EXTRACT TO READ –

+++++

From the foregoing it will be seen that there are 41 perfects as compared with 115 presents; 37 of these perfects (90 per cent.) occur in Plautus and Terence; from Terence on the proportion of perfects to presents is 4 to 88, or about 4 per cent.; to prove Elmer's theory the large majority of these presents must be nonemotional. What had become of Roman emotion after Terence ?

From Plautus on, cave with the present is often used in expressions of emotion, more or less strong, thus (I cite only a few typical cases, as I have neither desire nor space for an extended discussion): Plaut. Capt. 439; Most. 324; Ter. H. T. 1031 ; Phor. 793; Catull. 61, 152; Cic. Att. 1, 10, 4 ; Tibull. 4, 2, 3; Prop. I, 10, 24; Ov. Met. 2, 89; Sall. Cat. 59. In Plautus fully one fourth of the examples are emotional, in Terence nearly every instance.' In later authors the proportion varies, averaging probably 40 per cent. to 60 per cent. Thus, without 40 per cent. of the examples of the usage which he claims to discuss, without an adequate statement or exposition of the instances in even the three authors upon whom he apparently bases his discussion, Elmer asserts the validity of a theory which is not even tenable in the authors where the percentage of perfects is the highest. That he ventured to advance a theory so important without an adequate basis of statistics, and practically without any argument in its support, seems almost incredible. It is a mystery why its utter weakness was not discovered at once.

The same omissions occur in his treatment of ne with the present subjunctive, only the instances in Plautus, Terence and Cicero being given; but in this case, like Elmer, “I have made no attempt to collect the examples.” Thus only one of the four divisions of his theme (ne with the perfect subjunctive) has been adequately treated.

On pages 149-150 (17-18) Elmer presents some statistics as to the use of different forms of prohibition in Cicero's Letters which are certainly interesting. After mentioning the recipients of the letters where ne with the perfect was used-Atticus, Quintus Cicero, Trebatius, and Fadius Gallus—he says: “To his other correspondents he uses noli or in two instances cave with the present subjunctive.” But Cicero has eleven examples of cave outside of the letters to Atticus, seven of which certainly are to persons other than those whom Elmer mentions: to Rufus (Fam. 5, 20, 6), Ampius (Fam. 6, 12, 5), Paetus (Fam. 9, 24, 4), Plancus (Fam. 10, 5, 3; 10, 12, 1), Tiro (Fam. 16, 12, 6). A little later Elmer states : " Except the passionate remonstrance referred to in a letter written by Brutus (Brut. 1, 16, 6), the correspondents of Cicero use only noli in addressing him." But Balbus (Att. 8, 15, a. 2) uses cave, and Caelius (Fam. 8, 16, 2) and Brutus (Fam. 11, 20, 3 and Brut. 1, 16, 7) use vide.

1 See C. R. XV 158.

+++++

TASK A –
Can you rewrite the passage on Latin prohibitions, starting with "The same omissions" and going on through "been adequately treated.", with "gaps" in place of "omissions"?
These records bear no relation to the passage on Latin prohibitions.

Collected data entries –
+++++

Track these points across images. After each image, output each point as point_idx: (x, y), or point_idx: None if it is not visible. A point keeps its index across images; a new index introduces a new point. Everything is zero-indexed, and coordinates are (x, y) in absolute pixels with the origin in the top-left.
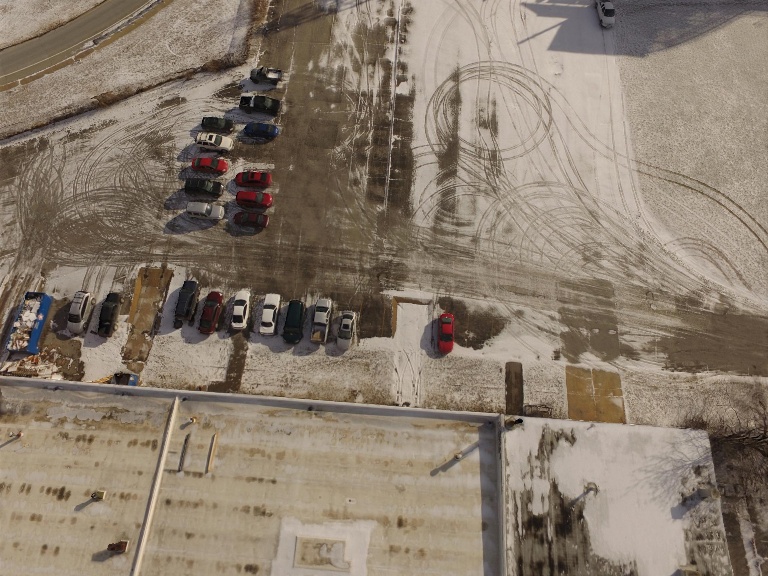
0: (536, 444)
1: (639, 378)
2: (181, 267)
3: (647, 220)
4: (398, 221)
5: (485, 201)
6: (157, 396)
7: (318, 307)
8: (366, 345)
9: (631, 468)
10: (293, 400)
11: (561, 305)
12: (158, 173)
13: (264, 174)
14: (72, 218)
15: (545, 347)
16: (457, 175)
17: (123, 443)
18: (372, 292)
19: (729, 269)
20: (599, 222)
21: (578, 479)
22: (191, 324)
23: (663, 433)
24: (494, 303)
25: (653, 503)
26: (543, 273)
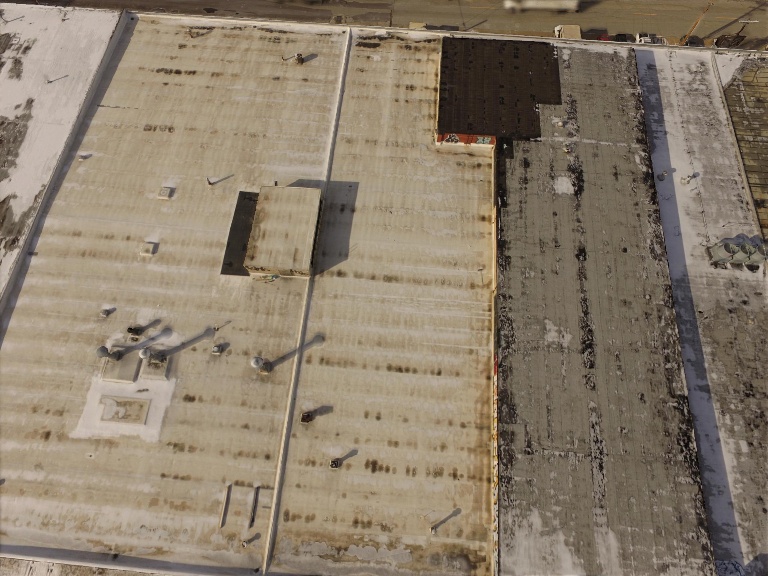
0: None
1: None
2: None
3: None
4: None
5: None
6: (288, 575)
7: None
8: None
9: None
10: (129, 568)
11: None
12: None
13: None
14: None
15: None
16: None
17: (320, 519)
18: None
19: None
20: None
21: None
22: None
23: None
24: None
25: None
26: None
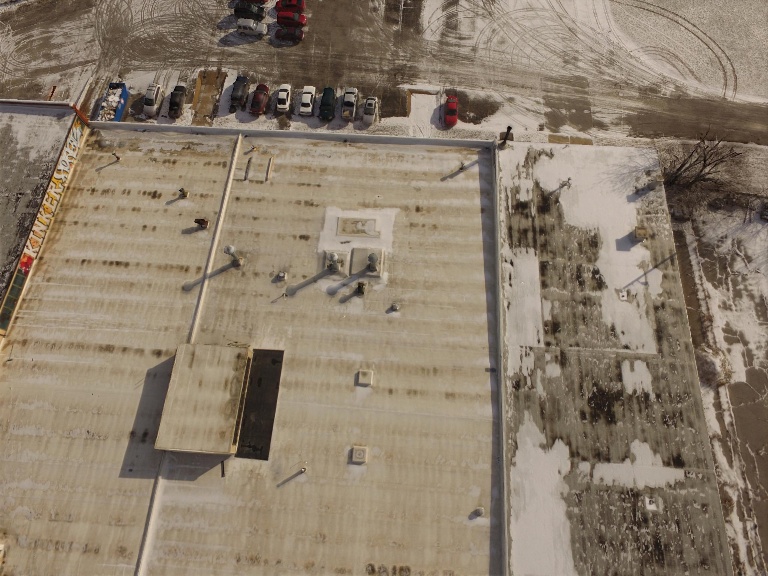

+++++

TASK B –
Will you transcribe the records above line for line, leaving out the pictures?

TASK SOLUTION A –
The same gaps occur in his treatment of ne with the present subjunctive, only the instances in Plautus, Terence and Cicero being given; but in this case, like Elmer, “I have made no attempt to collect the examples.” Thus only one of the four divisions of his theme (ne with the perfect subjunctive) has been adequately treated.

TASK SOLUTION B –
Track these points across images. After each image, output each point as point_idx: (x, y), or point_idx: None if it is not visible. A point keeps its index across images; a new index introduces a new point. Everything is zero-indexed, and coordinates are (x, y) in absolute pixels with the origin in the top-left.
0: (536, 444)
1: (639, 378)
2: (181, 267)
3: (647, 220)
4: (398, 221)
5: (485, 201)
6: (157, 396)
7: (318, 307)
8: (366, 345)
9: (631, 468)
10: (293, 400)
11: (561, 305)
12: (158, 173)
13: (264, 174)
14: (72, 218)
15: (545, 347)
16: (457, 175)
17: (123, 443)
18: (372, 292)
19: (729, 269)
20: (599, 222)
21: (578, 479)
22: (191, 324)
23: (663, 433)
24: (494, 303)
25: (653, 503)
26: (543, 273)
0: None
1: None
2: None
3: None
4: None
5: None
6: (288, 575)
7: None
8: None
9: None
10: (129, 568)
11: None
12: None
13: None
14: None
15: None
16: None
17: (320, 519)
18: None
19: None
20: None
21: None
22: None
23: None
24: None
25: None
26: None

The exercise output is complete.